World Bulletin / News Desk
Speaking at a news conference in Berlin, Merkel’s spokesman Steffen Seibert rebuffed criticism directed at Merkel for not honoring the promise she made four years ago to resolve the murders.
“It is still a task for the politicians, the judiciary and the people in Germany to do everything to ensure that the NSU serial murders would never happen again. This task would not end with the end of the trial,” Seibert said.
The shadowy National Socialist Underground (NSU) killed 10 people, including eight Turkish and one Greek immigrant as well as a police officer, between 2000 and 2007, but the murders had long remained unresolved.
After a five-year-long trial, a Munich court Wednesday handed a life sentence to the main suspect Beate Zschaepe and gave lighter sentences to four other suspects, who provided support to the terrorist group.
The families of neo-Nazi murder victims expressed disappointment with the verdict and said the trial has left many key questions unanswered.
They also accused authorities of trying to cover up the neo-Nazi group’s possible ties to informants and officials working for the domestic intelligence agency.
The German public first learned of the group's existence and its role in the murders in 2011, when two members -- Uwe Mundlos and Uwe Bohnhardt -- died after an unsuccessful bank robbery and police found guns and extreme-right literature in their apartment.

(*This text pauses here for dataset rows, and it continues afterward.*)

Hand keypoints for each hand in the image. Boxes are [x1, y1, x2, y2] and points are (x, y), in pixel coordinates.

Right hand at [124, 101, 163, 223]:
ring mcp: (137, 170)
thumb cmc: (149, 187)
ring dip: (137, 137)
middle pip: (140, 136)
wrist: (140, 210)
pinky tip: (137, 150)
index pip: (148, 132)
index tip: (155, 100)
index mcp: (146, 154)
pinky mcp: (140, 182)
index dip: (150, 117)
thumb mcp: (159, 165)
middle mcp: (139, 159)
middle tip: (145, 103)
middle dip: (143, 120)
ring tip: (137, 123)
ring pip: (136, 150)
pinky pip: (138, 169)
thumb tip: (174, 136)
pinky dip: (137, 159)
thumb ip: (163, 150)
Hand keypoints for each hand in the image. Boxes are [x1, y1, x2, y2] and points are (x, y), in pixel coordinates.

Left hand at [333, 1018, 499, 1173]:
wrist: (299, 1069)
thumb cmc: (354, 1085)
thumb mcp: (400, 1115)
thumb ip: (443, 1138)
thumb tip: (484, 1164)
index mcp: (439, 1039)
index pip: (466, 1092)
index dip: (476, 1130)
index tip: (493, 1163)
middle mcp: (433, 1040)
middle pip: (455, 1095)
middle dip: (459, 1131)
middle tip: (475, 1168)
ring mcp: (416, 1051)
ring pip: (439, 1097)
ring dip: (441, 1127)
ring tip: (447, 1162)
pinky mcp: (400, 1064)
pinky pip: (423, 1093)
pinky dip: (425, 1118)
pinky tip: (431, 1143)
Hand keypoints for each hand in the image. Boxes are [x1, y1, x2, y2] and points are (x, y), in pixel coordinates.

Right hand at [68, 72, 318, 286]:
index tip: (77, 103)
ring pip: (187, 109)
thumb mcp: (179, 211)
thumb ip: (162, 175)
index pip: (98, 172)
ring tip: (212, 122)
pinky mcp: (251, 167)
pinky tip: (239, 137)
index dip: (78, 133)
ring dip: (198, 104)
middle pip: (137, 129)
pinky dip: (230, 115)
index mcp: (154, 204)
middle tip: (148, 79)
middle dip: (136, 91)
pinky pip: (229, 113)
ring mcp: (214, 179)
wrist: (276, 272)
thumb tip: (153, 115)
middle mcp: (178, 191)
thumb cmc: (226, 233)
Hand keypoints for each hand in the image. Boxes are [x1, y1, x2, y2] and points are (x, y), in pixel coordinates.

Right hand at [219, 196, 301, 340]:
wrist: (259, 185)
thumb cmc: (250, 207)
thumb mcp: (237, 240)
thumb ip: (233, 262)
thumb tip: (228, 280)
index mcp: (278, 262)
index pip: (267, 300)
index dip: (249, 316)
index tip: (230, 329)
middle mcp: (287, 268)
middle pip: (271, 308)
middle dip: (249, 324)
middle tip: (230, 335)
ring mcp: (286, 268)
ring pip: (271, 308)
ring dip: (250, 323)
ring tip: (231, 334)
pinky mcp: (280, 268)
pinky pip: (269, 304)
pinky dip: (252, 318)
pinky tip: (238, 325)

During the five-year trial, Beate Zschaepe, the only surviving member of the group, declined to give any insight about the NSU and tried to lay the blame on her two deceased colleagues.

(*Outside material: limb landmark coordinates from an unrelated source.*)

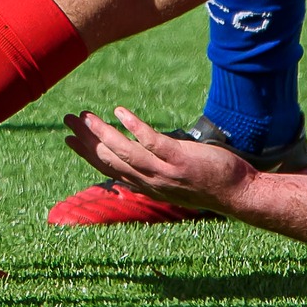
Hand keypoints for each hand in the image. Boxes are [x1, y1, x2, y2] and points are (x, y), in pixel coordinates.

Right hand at [63, 107, 253, 212]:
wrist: (239, 195)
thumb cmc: (211, 184)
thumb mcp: (177, 181)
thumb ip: (157, 170)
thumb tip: (142, 154)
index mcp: (147, 187)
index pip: (110, 170)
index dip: (88, 154)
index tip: (70, 139)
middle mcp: (151, 182)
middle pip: (110, 160)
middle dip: (86, 141)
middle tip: (67, 121)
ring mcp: (165, 172)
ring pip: (125, 152)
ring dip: (102, 134)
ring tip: (85, 116)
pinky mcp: (180, 160)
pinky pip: (151, 142)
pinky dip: (133, 127)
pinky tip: (120, 111)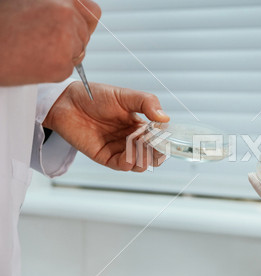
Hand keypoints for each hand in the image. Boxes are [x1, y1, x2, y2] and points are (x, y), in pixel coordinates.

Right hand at [0, 0, 100, 84]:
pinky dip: (55, 67)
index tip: (72, 26)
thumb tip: (75, 12)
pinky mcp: (62, 65)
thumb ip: (54, 4)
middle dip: (73, 38)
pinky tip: (34, 59)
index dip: (82, 20)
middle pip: (86, 33)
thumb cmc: (1, 24)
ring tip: (35, 47)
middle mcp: (66, 15)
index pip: (92, 11)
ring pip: (79, 51)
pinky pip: (69, 67)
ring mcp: (66, 41)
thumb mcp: (26, 2)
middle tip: (45, 39)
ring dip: (64, 52)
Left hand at [43, 81, 170, 171]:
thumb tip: (165, 118)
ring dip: (144, 158)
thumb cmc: (94, 96)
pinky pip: (123, 166)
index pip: (159, 138)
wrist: (66, 101)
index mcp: (139, 124)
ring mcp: (119, 149)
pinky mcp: (105, 157)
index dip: (163, 139)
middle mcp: (131, 139)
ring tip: (139, 147)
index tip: (163, 135)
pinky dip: (130, 162)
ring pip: (140, 163)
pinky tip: (129, 154)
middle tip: (152, 143)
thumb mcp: (125, 95)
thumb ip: (147, 103)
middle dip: (156, 152)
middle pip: (152, 154)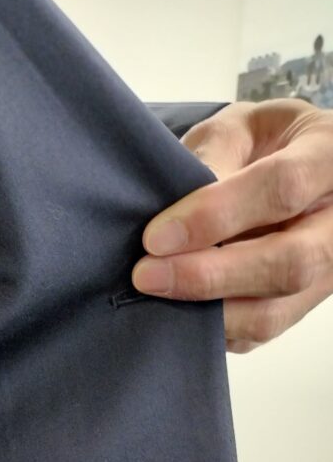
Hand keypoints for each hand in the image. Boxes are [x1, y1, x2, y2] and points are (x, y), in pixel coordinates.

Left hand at [131, 98, 332, 352]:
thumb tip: (176, 219)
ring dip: (206, 312)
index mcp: (331, 154)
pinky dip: (211, 329)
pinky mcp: (301, 306)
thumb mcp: (236, 128)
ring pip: (274, 312)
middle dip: (210, 276)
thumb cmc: (260, 145)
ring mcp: (328, 271)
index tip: (156, 236)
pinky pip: (256, 333)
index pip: (284, 188)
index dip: (216, 216)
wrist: (288, 171)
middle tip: (147, 275)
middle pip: (290, 263)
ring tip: (154, 295)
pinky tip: (175, 311)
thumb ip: (212, 157)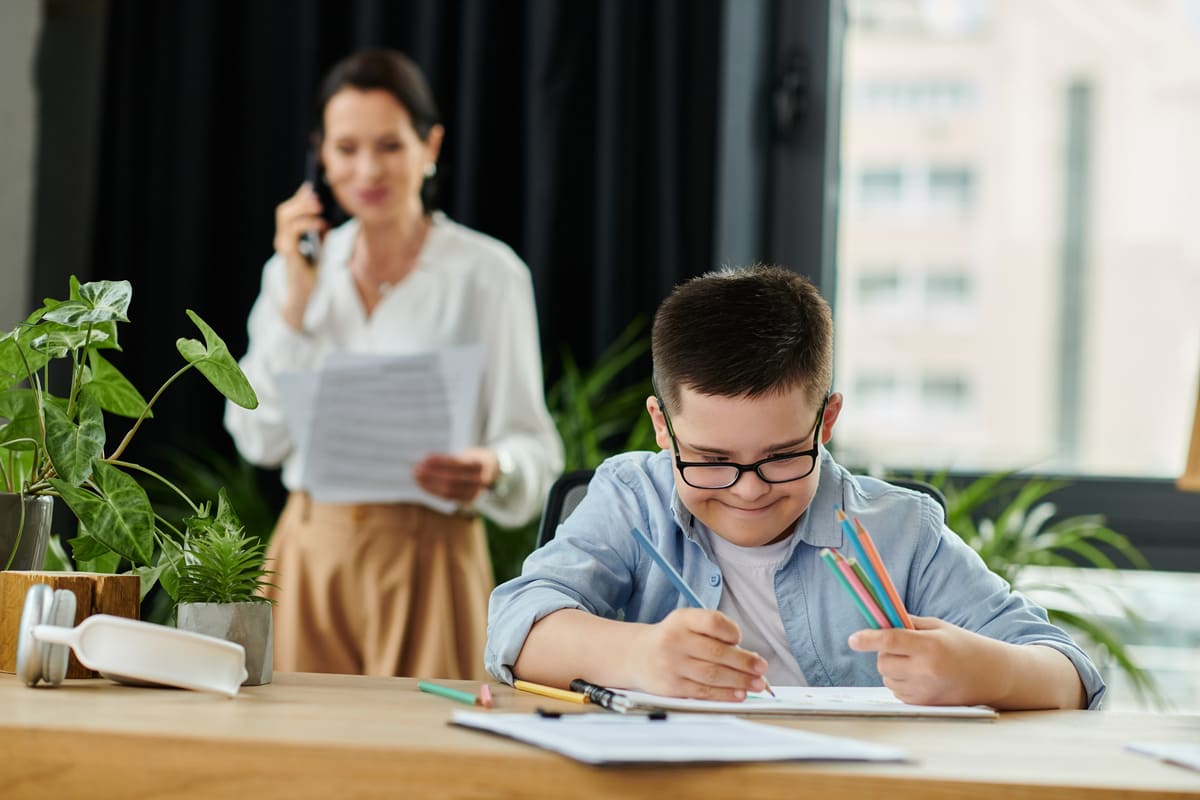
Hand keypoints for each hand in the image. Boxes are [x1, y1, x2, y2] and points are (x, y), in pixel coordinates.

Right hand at [273, 182, 327, 328]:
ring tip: (320, 210)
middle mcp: (282, 238)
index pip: (289, 210)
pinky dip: (307, 224)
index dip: (299, 197)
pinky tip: (321, 225)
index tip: (312, 186)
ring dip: (304, 210)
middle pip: (284, 211)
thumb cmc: (310, 270)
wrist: (304, 293)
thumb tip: (324, 213)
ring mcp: (283, 245)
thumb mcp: (318, 246)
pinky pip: (294, 233)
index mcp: (288, 235)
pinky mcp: (289, 254)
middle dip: (300, 201)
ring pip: (286, 218)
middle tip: (318, 199)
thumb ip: (318, 230)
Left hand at [413, 447, 498, 504]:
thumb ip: (452, 459)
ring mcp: (475, 492)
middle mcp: (479, 480)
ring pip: (448, 490)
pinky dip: (434, 491)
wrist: (494, 472)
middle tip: (415, 470)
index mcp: (480, 464)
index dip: (439, 463)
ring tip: (416, 477)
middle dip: (431, 475)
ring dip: (429, 484)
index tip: (424, 459)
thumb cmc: (475, 459)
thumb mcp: (469, 454)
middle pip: (451, 479)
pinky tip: (424, 485)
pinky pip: (448, 497)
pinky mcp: (469, 500)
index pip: (456, 464)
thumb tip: (426, 462)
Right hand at [625, 608, 766, 700]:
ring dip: (740, 681)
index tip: (740, 639)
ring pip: (713, 675)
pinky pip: (703, 692)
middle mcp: (675, 640)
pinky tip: (739, 694)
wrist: (636, 656)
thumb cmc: (672, 639)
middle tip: (761, 668)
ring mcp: (672, 665)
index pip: (712, 622)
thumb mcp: (686, 623)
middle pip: (717, 652)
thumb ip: (713, 632)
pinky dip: (725, 694)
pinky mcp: (672, 687)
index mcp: (682, 619)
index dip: (731, 631)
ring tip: (757, 684)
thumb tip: (748, 655)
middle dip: (744, 663)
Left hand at [847, 615, 1009, 705]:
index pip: (890, 641)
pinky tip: (922, 676)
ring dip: (893, 667)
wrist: (992, 676)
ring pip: (887, 677)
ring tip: (917, 662)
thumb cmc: (963, 646)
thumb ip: (907, 624)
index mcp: (931, 647)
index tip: (853, 639)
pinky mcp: (924, 705)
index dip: (868, 639)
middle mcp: (926, 671)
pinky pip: (896, 690)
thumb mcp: (937, 627)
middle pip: (883, 661)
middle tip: (903, 647)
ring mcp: (925, 691)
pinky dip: (901, 681)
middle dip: (884, 652)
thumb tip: (877, 620)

The scandal surrounding the neo-Nazi NSU has led to criticism of police and security agencies, and accusations of institutional racism.
Until 2011, Germany’s police and intelligence services ruled out any racial motive for the murders and instead treated immigrant families as suspects, questioning them over alleged connections with mafia groups and drug traffickers.

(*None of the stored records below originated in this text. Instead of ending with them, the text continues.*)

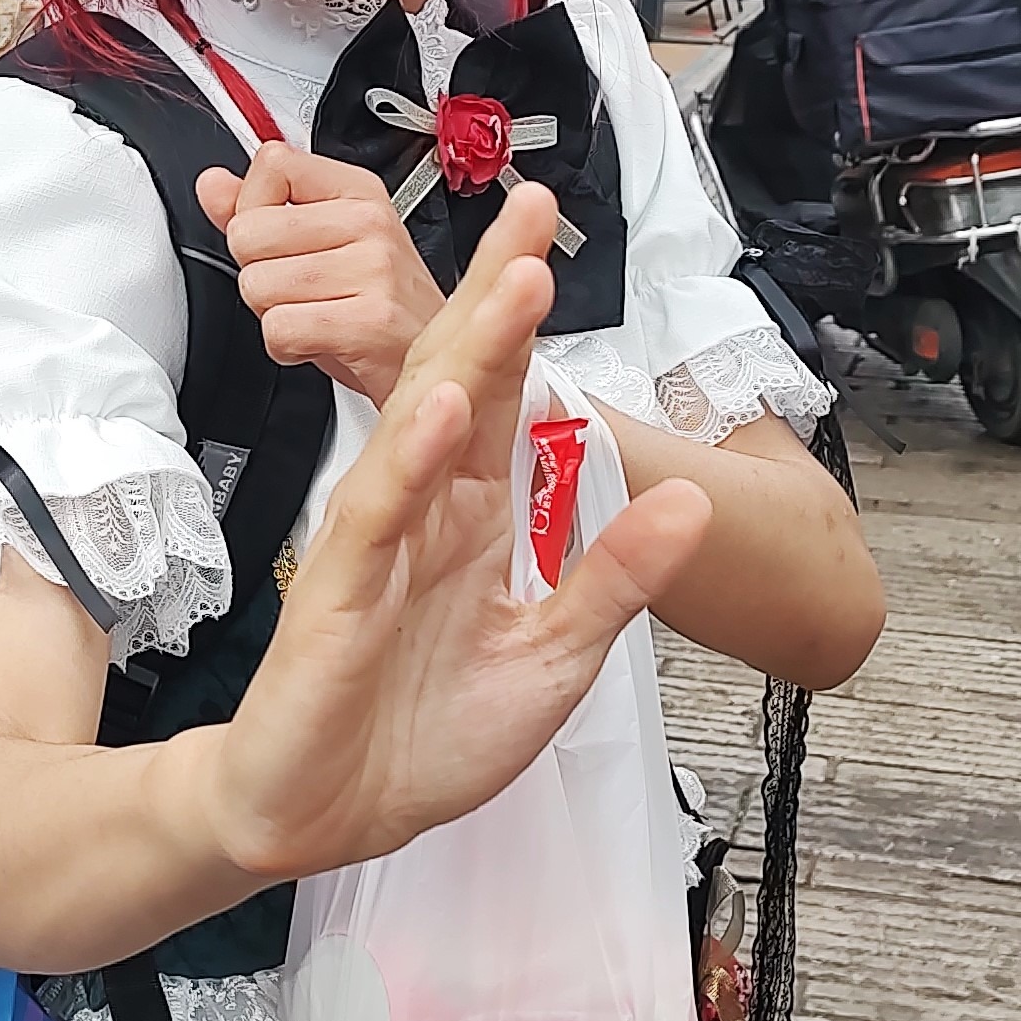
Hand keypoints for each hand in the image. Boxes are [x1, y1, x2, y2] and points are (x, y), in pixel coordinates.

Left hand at [197, 145, 444, 404]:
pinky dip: (286, 348)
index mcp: (358, 191)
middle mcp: (370, 222)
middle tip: (303, 291)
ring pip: (256, 284)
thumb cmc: (379, 312)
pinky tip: (320, 342)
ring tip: (317, 316)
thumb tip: (211, 184)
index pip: (272, 165)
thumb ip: (259, 211)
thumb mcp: (320, 248)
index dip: (255, 211)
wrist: (441, 371)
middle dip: (258, 273)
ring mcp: (374, 269)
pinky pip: (278, 329)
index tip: (281, 240)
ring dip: (273, 313)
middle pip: (248, 232)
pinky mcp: (370, 321)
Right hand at [198, 185, 713, 883]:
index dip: (527, 316)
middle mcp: (426, 508)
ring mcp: (380, 542)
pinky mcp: (341, 593)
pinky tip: (443, 405)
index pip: (510, 395)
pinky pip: (379, 513)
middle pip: (463, 378)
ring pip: (423, 425)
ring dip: (472, 352)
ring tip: (516, 280)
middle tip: (532, 206)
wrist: (326, 815)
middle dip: (497, 291)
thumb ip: (613, 578)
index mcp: (476, 516)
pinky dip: (412, 458)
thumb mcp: (555, 659)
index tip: (551, 234)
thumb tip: (694, 503)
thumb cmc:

While recent revelations have shown that Germany’s domestic intelligence agency had dozens of informants who had contacts with the NSU suspects, officials insisted that they had no prior information about the NSU terror cell and its suspected role in the killings.
However, authorities in the central German state of Hesse have recently decided to keep several documents secret for 120 years, prompting further speculations about the NSU’s possible ties.